Oracle has upped the ante in its hostile bid to take control of PeopleSoft, boosting its all-cash offer by 22 percent, or US$1.2 billion.
Oracle now says it will offer $19.50 per share for all outstanding shares of PeopleSoft stock, making the acquisition worth about $6.3 billion in total. The new offer represents a 14 percent premium over Tuesday’s closing price.
Many observers had been expecting Oracle to boost its bid, since PeopleSoft had traded well above the original offer price of $16 per share, providing little motivation to shareholders to sell.
“Oracle remains committed to acquiring PeopleSoft and will not be deterred by management’s maneuvers to maintain control of a company they do not own,” said Oracle CEO Larry Ellison.
A Sweeter Deal
The move came two days after PeopleSoft revised its own offer to buy J.D. Edwards, scrapping a proposed all-stock swap in favor of a mixed stock-and-cash deal that also requires the two companies to close the deal sooner.
There was no immediate response to Oracle’s latest bid from either PeopleSoft or J.D. Edwards, which filed a rash of lawsuits against Oracle, Ellison himself and another Oracle executive late last week.
Oracle spokesperson Jim Finn told the E-Commerce Times that the company raised its bid after hearing from owners of PeopleSoft stock.
“We have had several meetings over the past week or so with shareholders,” Finn said. “We heard the deal seemed to make a lot of sense, for the reasons that we’ve been saying, but the price wasn’t what they were hoping for.”
Oracle said it also plans to head to court to block the PeopleSoft acquisition of J.D. Edwards and will seek an order enabling PeopleSoft shareholders to freely sell their shares.
The offer to buy shares will be good until at least July 7th, Oracle said, with an extension possible if not enough shares have been tendered by that time.
PeopleSoft shot down Oracle’s initial bid due to regulatory concerns and Ellison’s stated plans to discontinue some PeopleSoft product lines. Instead, Ellison said he favored integrating those products’ features into Oracle’s own suite of enterprise applications.
However, on Wednesday, Oracle CFO Jeff Henley said it is too early to tell what the combined company’s future software product mix might look like.

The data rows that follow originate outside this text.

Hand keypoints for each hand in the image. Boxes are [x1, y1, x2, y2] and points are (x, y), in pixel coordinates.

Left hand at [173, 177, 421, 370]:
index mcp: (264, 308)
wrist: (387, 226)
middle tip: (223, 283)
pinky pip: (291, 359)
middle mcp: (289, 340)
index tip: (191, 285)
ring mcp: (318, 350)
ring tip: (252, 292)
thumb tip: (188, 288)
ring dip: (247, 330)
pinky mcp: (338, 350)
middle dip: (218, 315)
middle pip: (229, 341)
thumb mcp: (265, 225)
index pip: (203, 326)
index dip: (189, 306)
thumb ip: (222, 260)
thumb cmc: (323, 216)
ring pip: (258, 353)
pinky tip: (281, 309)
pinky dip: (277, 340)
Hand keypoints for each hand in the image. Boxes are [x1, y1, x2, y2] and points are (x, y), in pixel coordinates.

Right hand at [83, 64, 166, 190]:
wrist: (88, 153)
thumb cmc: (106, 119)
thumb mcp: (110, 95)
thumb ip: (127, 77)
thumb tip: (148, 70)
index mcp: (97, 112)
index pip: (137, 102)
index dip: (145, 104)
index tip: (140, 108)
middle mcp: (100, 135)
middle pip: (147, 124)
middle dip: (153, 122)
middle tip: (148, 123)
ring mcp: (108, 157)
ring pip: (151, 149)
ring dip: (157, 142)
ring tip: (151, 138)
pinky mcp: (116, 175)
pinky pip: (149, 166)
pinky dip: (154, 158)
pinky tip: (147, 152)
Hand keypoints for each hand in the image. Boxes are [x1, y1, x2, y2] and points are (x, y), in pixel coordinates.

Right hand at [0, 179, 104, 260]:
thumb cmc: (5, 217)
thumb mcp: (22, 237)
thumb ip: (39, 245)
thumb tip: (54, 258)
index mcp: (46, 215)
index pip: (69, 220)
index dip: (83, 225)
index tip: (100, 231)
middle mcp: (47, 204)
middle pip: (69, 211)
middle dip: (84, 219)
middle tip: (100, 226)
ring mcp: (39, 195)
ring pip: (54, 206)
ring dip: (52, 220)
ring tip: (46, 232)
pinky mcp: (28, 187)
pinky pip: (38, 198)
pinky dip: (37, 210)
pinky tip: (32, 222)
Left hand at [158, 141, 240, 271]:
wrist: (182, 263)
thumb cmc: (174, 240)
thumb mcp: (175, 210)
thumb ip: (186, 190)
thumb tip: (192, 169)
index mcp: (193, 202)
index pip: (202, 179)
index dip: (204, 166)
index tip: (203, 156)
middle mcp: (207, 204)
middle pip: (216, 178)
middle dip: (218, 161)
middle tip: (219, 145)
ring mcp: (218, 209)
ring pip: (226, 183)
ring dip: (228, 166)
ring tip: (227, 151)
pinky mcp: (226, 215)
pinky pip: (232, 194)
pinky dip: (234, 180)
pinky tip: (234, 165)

The boardroom-level battle has been anything but polite, with PeopleSoft CEO Craig Conway lashing out at Oracle executives last week, calling the buyout bid “atrociously bad behavior.”
Regulatory Flags Waved
Meanwhile, the first regulatory shot has been fired across Oracle’s bow, with Connecticut Attorney General Richard Blumenthal vowing to fight the deal as a violation of state and federal antitrust laws. “The takeover would cripple competition,” he said in a statement.
Most analysts have advised customers of the various companies involved to stand pat for now and let the drama play out.